Dans leur ouvrage de 2017 intitulé Age of Lone Wolf Terrorism, le criminologue Mark S. Hamm et le sociologue Ramón Spaaij décrivent l'État islamique, Anwar al-Awlaki et Alex Jones comme étant coupables de terrorisme stochastique. Lors de la fusillade sur l'autoroute d'Oakland en 2010, Byron Williams aurait été en route vers les bureaux de l'American Civil Liberties Union (Union américaine pour les libertés civiles) et de la Tides Foundation, planifiant de commettre un meurtre de masse, « indirectement rendu possible par les théories du complot » de Glenn Beck et d'Alex Jones. Ils citent également la fusillade survenue en 2012 au Family Research Council[17].

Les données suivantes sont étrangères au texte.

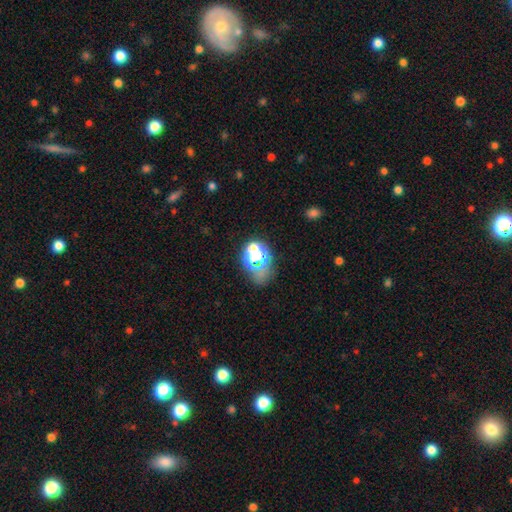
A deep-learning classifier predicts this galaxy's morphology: Smooth or featured?
  - smooth: 49% *
  - star or artifact: 31%
  - featured or disk: 20%
Merging?
  - none: 52% *
  - minor disturbance: 20%
  - major disturbance: 18%
  - merger: 10%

Le meurtre en 2015 de la députée britannique Jo Cox par le suprémaciste blanc Thomas Mair avant le référendum sur le Brexit est qualifié de terrorisme stochastique[18].
L'attentat de la mosquée de Finsbury Park, mené avec une camionnette utilisée comme véhicule-bélier dans la nuit du 18 au 19 juin 2017 à Londres, relève du terrorisme stochastique, ayant été incité par les propos de plusieurs responsables de l'extrême-droite britannique, dont le chef de l'English Defence League (EDL) Stephen Yaxley-Lennon (connu sous le pseudonyme de Tommy Robinson)[19].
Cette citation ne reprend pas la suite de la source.